If you're targeting an existing kernel, that really is a known target with well-defined
ABI rules, and the most sensible encoding into a triple is just to say that the OS is
the kernel environment, something like:
  x86_64-unknown-linux_kernel4.6
If you're targeting your own kernel, it's probably easiest to just adopt some existing
kernel's ABI unless you really get to a point that that's insufficient, and that leaves us
in the same situation.

I think it's completely reasonable in the abstract for Swift to support kernel triples
(ignoring for now all the bigger issues with running Swift in a kernel context).
There are two ways to do that: we can translate them to triples actually supported
by LLVM (plus necessary ABI-tweaking options like -disable-red-zone), or we can
get LLVM and Clang to accept the kernel triple natively and do sensible things with it.
The latter would be better; you'll need to bring it up on llvm-dev, though.

John.

···

On Mar 28, 2016, at 11:16 AM, Simon Evans via swift-dev <swift-dev@swift.org> wrote:
Hi

I’ve been experimenting with kernel programming in Swift and this required
disabling the use of the red zone. Currently Im compiling to ELF on Linux and
linking in my own minimal libc/libcpp with libswiftCore.a so its not using any
Linux libraries.

I did a PR for adding a '-disable-red-zone' option but it was suggested to add
a target triple instead of adding extra compiler options so I wanted to
discuss it.
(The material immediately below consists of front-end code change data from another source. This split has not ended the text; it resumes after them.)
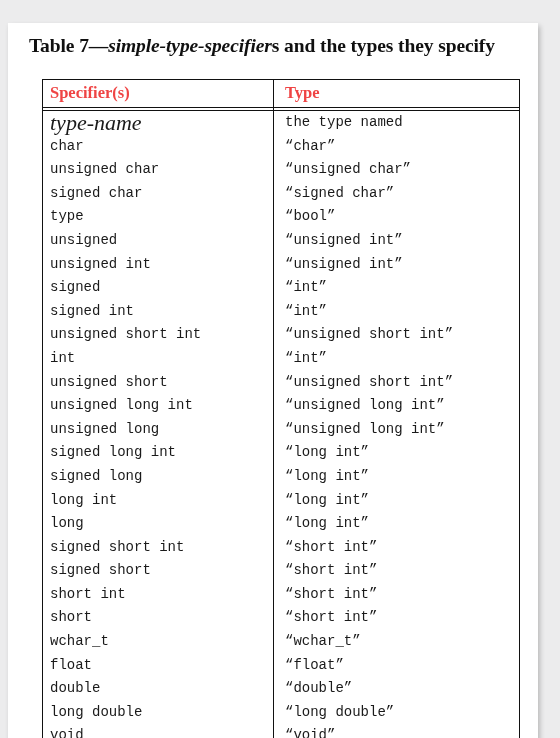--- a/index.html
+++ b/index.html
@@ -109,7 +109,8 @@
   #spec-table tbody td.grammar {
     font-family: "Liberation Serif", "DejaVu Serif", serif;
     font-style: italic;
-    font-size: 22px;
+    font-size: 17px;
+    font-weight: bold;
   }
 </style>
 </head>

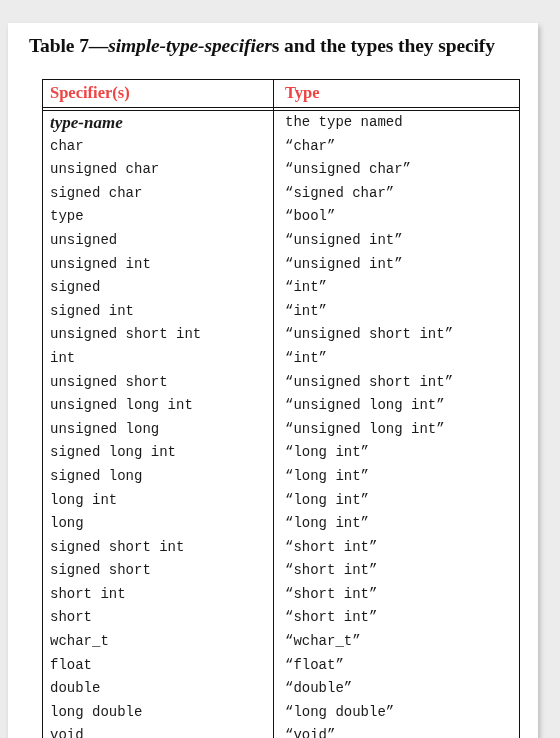--- a/index.html
+++ b/index.html
@@ -149,10 +149,6 @@
           <td class="col-type">“unsigned char”</td>
         </tr>
         <tr>
-          <td class="col-spec">signed char</td>
-          <td class="col-type">“signed char”</td>
-        </tr>
-        <tr>
           <td class="col-spec">type</td>
           <td class="col-type">“bool”</td>
         </tr>

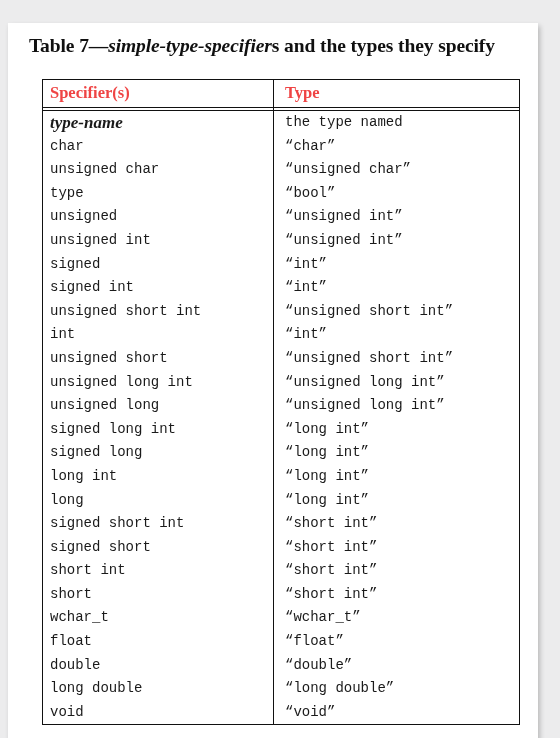--- a/index.html
+++ b/index.html
@@ -157,7 +157,7 @@
           <td class="col-type">“unsigned int”</td>
         </tr>
         <tr>
-          <td class="col-spec">unsigned int</td>
+          <td class="col-spec">specifier int</td>
           <td class="col-type">“unsigned int”</td>
         </tr>
         <tr>

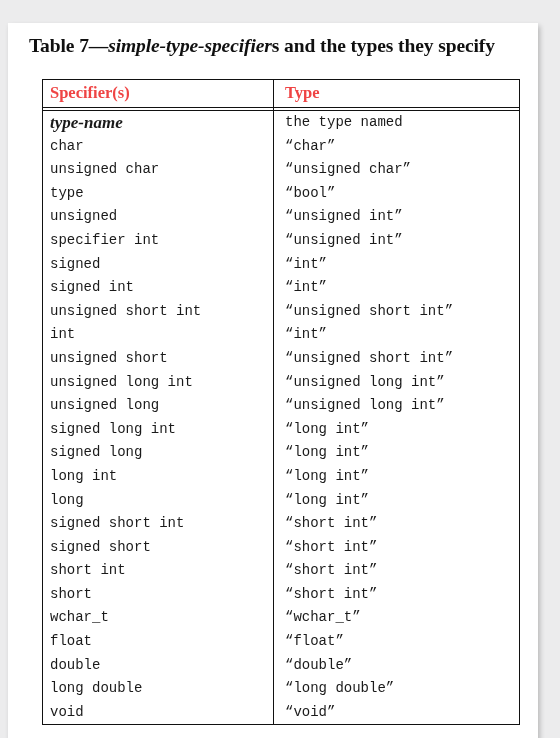--- a/index.html
+++ b/index.html
@@ -229,14 +229,14 @@
           <td class="col-type">“float”</td>
         </tr>
         <tr>
+          <td class="col-spec">long double</td>
+          <td class="col-type">“long double”</td>
+        </tr>
+        <tr>
           <td class="col-spec">double</td>
           <td class="col-type">“double”</td>
         </tr>
         <tr>
-          <td class="col-spec">long double</td>
-          <td class="col-type">“long double”</td>
-        </tr>
-        <tr>
           <td class="col-spec">void</td>
           <td class="col-type">“void”</td>
         </tr>

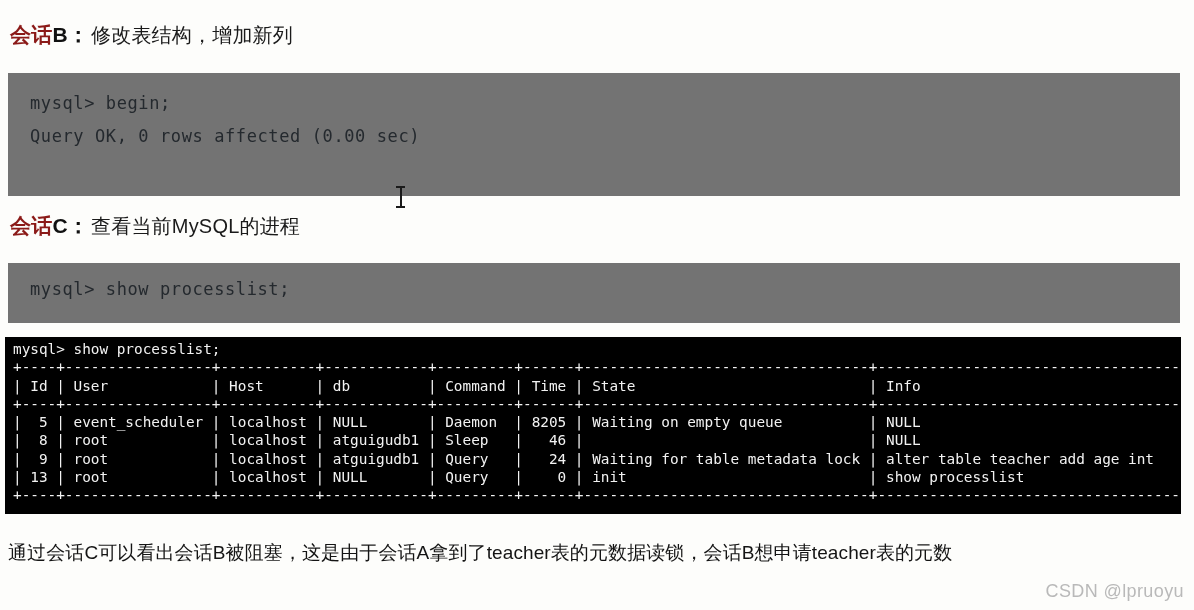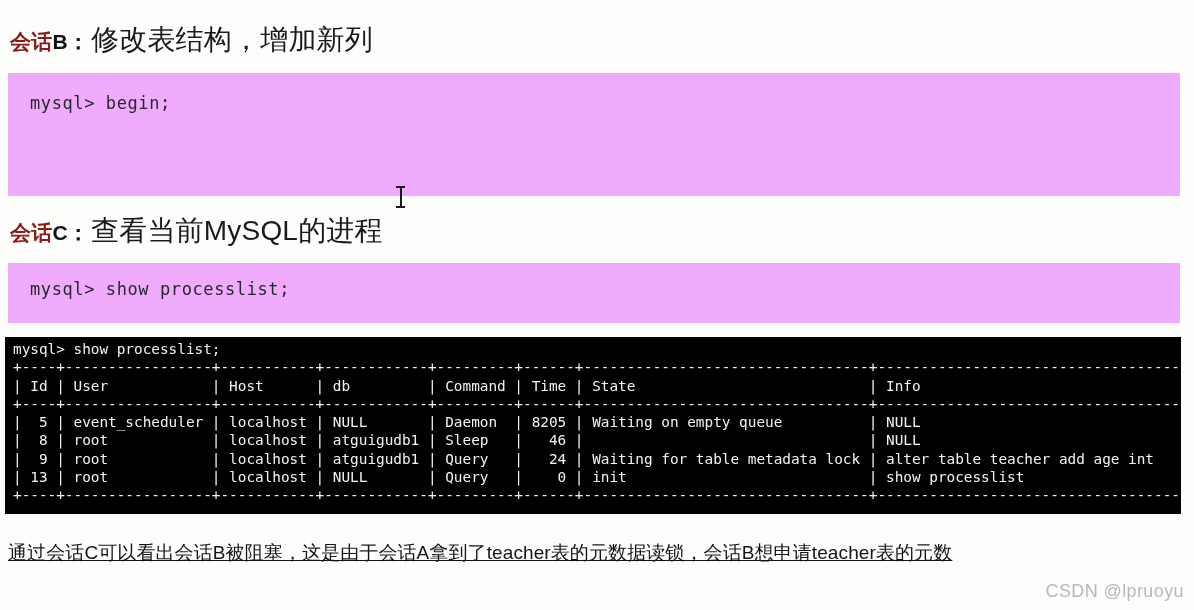--- a/index.html
+++ b/index.html
@@ -44,7 +44,7 @@
   .section-heading .desc {
     color: #1a1a1a;
     font-weight: normal;
-    font-size: 28px;
+    font-size: 20px;
     padding-left: 2px;
   }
I don't think there is a specific target I can currently use so
I thought of adding one. Some suggested names I came up with:

x86_64-none-baremetal
x86_64-elf-none

I don't have a strong preference but I couldnt find anything that really matched
for an ELF kernel with no OS

On a related note about compiler options, what could be done about options such
as enabling/disabling certain instruction sets eg SSE or FP or other such
lowlevel options etc? These wouldn't necessarily always be on or off for a given
target but the programer may want the ability to fine tune for firmware and
embedded etc. Is there anyway this can be accomplished without adding lots of
compiler options? I understand not wanting to go the gcc route of having a large
option list.

Ah, I hadn’t seen that flag only the -Xcc one. I modified LLVM to accept a wildcard in the -force-attribute arg and “-Xllvm -force-attribute=.:noredzone” seems to do the right thing now

Thanks
Simon

···

On 28 Mar 2016, at 22:20, Greg Parker <gparker@apple.com> wrote:

swiftc has a hidden -Xllvm flag that passes options to the LLVM code generator. That might work for low-level options like instruction selection and maybe the red zone. It's not the right answer for production use, but it might be good enough for your experiments.